MIAMI BEACH, Fla (Nov. 20)
The financial crisis in New York City, with its possible out in funding for welfare services and institutions threatens the very existence of the voluntary philanthropic structure in America and “may dismember our existing health, welfare and educational set-up, leaving us only with the remnants of a system that is unable to function.”
This warning was sounded here today by Sanford Solender, executive vice-president of the Federation of Jewish Philanthropies of New York, at the 44th General Assembly of the Council of Jewish Federations and Welfare Funds. Because of the strike in New York City of Federation employes, Solender’s address was read by Melvin Mogulof, Federation’s executive director for community services.
In his presentation, Solender painted a dire picture, “The profound tragedy of what is now happening in New York,” he said, “is that the heaviest burden of the drastic out-back in city expenditures is at the expense of the poorest, most deprived and defenseless people. They are the victims of unemployment and the inflationary squeeze, the poor and the people on marginal incomes, the aged, the troubled families, and the children in difficulty.”
MUST VIEW SITUATION WITH GRAVITY
All of American philanthropic structures, Solender noted, must view the New York situation with gravity, and as a warning of what can happen elsewhere. He also pointed out that it is particularly grave and instructive for Jewish leadership “since American Jewry is concentrated in the urban centers of America.”
Federations in other cities “must recognize that the government funding to which they have become habituated, in time, may be open to the same radical change as is occurring in New York.

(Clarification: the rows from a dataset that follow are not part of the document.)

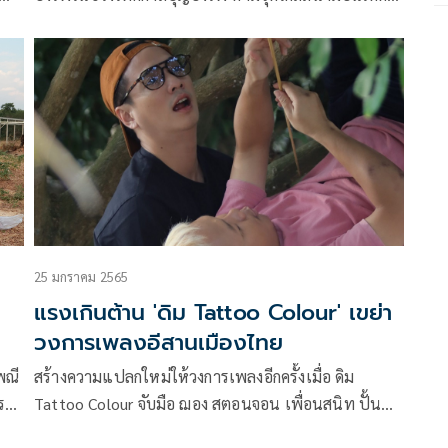
ขาด พร้อมกำชับขออนุญาตล่วงหน้า หากฝ่าฝืนโทษหนัก
ทั้งจำทั้งปรับสูงสุดถึง 5 ปี หรือ 2 แสนบาท เพื่อความ
ปลอดภัยนักบินและประชาชนเป็นหลัก
25 มกราคม 2565
แรงเกินต้าน 'ดิม Tattoo Colour' เขย่า
วงการเพลงอีสานเมืองไทย
พณี
สร้างความแปลกใหม่ให้วงการเพลงอีกครั้งเมื่อ ดิม
ร
Tattoo Colour จับมือ ฌอง สตอนจอน เพื่อนสนิท ปั้น
ีสาน
เพลงอกหักสไตล์บ้านๆ อีสานร่วมสมัย ในเพลง ‘จูด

The long-standing reliance of voluntary agencies in America upon government funding is moving into an ear of uncertainty, change and transition, Jewish communities must re-evaluate how services to their community are to be assured in the light of these developments,” Solender said.
“The absence of an orderly planning process which provides a framework for immediate and long-term budget reduction, is critical,” he added. “Planning must be initiated now to redesign the system to change the human services set-up so that with fewer dollars to spend the human service system will be at least workable. Failure to do so can only produce chaos, confusion, waste of money and deep social discontent.”

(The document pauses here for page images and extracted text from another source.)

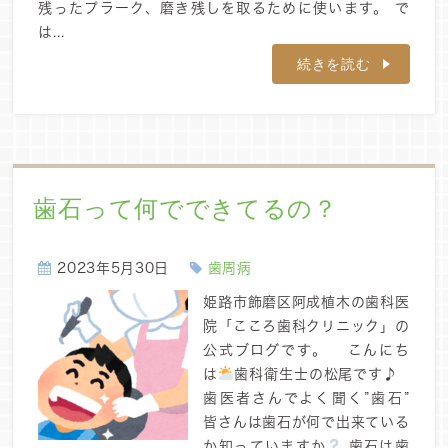
残ったプラーク、磨き残しを取るために使います。 で
は...
続きを読む
歯石って何でできてるの？
2023年5月30日
歯周病
姫路市飾磨区阿成植木の歯科医
院「こころ歯科クリニック」の
公式ブログです。 こんにち
は
歯科衛生士の松尾です♪
歯医者さんでよく聞く”歯石”
皆さんは歯石が何で出来ている
か知っていますか
歯石は歯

Other major addresses at the Assembly high-lighted priorities and prospects for Jewish communal life in North America, the impact of the economy on Jewish needs and financing, the recent Israeli-Egyptian accord and the Middle East situation, and Jewish development in the perspective of America’s Bicentennial.
The Assembly agenda being considered by the leadership serving 800 Jewish communities in North America reflects the broadest range of human needs, issues and priorities facing Jewish life.